Переход | страница 106



Она смотрит на остров – на китовую спину острова, всю в блестках; смотрит и отворачивается. Впереди на гребнях волн – осколки закатного света. Восходят звезды. Планета примостилась на плече ущербной Луны.

(Для моряков ночное небо крутится вокруг Земли – стеклянной скорлупкой вокруг шарика.)

2

Два дня на юг от острова, два дня доброго пути, ветер стихает, и яхта дрейфует по морю, чистому, как проточная вода. (Надо было, конечно, идти через Канары или острова Зеленого Мыса, но этим курсом Николетт Милнес-Уокер шла к званию первой женщины, в одиночку пересекшей Атлантику, и Мод, которой подарили книжку про этот переход[38] на двенадцатый день рождения – на обложке Милнес-Уокер в бикини измеряет высоту солнца, – запомнила это навсегда.)

Вокруг кишат косяки рыбешки, объедают водоросли с корпуса. Паруса обвисли. Мод их не убирает – от них какая-никакая тень. Ходит в шортах и футболке, затем в одних шортах, затем нагишом и в шляпе. Шляп больше одной – ее собственная синяя бейсболка и соломенная шляпа, давным-давно найденная в рундуке носовой каюты, потрепанная жизнью панама с водяными знаками на соломе, расползается, но носить можно. Джон Фантэм ее, что ли, носил? Мод она в самый раз, и в ней попрохладнее, чем в бейсболке.

Она делает растяжку (кое-что помнит из Тимовой йоги). Курит, спиной прислонясь к железной мачте, а когда мачта слишком горяча – к контейнеру спасательного плота. Конденсационный след самолета, розовая ссадина в разливе закатного солнца – событие. Или птица, что почти сливается со своей стихией.

Можно запустить мотор – солярки целый бак, – но тишина совершенна, а мотор ее нарушит.

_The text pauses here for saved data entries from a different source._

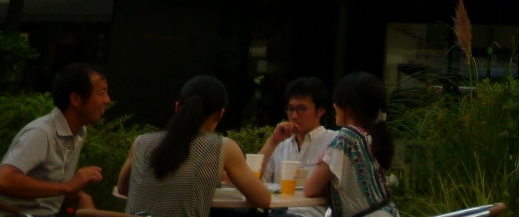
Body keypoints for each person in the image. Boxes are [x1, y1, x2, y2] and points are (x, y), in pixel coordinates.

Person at [118, 75, 270, 217]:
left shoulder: (141, 142)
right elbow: (263, 200)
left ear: (177, 107)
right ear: (220, 114)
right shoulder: (223, 147)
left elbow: (123, 189)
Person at [0, 63, 111, 217]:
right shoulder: (41, 133)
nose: (107, 100)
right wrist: (67, 187)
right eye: (101, 93)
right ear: (75, 99)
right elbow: (3, 182)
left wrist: (81, 196)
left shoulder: (79, 132)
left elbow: (53, 184)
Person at [304, 73, 399, 217]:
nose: (334, 105)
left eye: (338, 101)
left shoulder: (348, 137)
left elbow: (310, 189)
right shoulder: (369, 137)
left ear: (350, 108)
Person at [259, 78, 335, 217]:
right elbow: (254, 180)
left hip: (310, 213)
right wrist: (272, 141)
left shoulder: (333, 141)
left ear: (321, 111)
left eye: (301, 109)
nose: (294, 116)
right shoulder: (280, 145)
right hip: (276, 212)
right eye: (290, 109)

Мод думает поплавать, и мысль, едва возникнув – вода так нежна, так прохладна, – перерастает в аппетит, в жажду. Яхта идет по течению не шустрее старика, гуляющего с ребенком, но то же течение понесет и Мод. Где тут риск?

Она травит с кормы плавучий линь, затем идет на бак, к носовому релингу. Кладет панаму на палубу – и переживает наготу острее, чем если бы просто скинула одежду, – полминуты наблюдает за выцветшим зеленым колдуном на ванте, подкарауливает ветер – ленточка подрагивает, но висит вяло. Мод идет вперед, пальцы ног обнимают край палубы. Мод вспоминает женщину из ночной передачи – та стояла, как сейчас Мод, у края, над пропастью, спина красна от холода, а у Мод – от солнца. Сродство – не то чтобы сестринское, но некое сродство, опознание, различение швов, словно хирург одной нитью прошил разные сердца, и порой нить натягивается до звона. Мод переводит взгляд на горизонт, пошатывается – столько света, что кружится голова, – а затем нырок, и голова дробит поверхность воды на золотые осколки.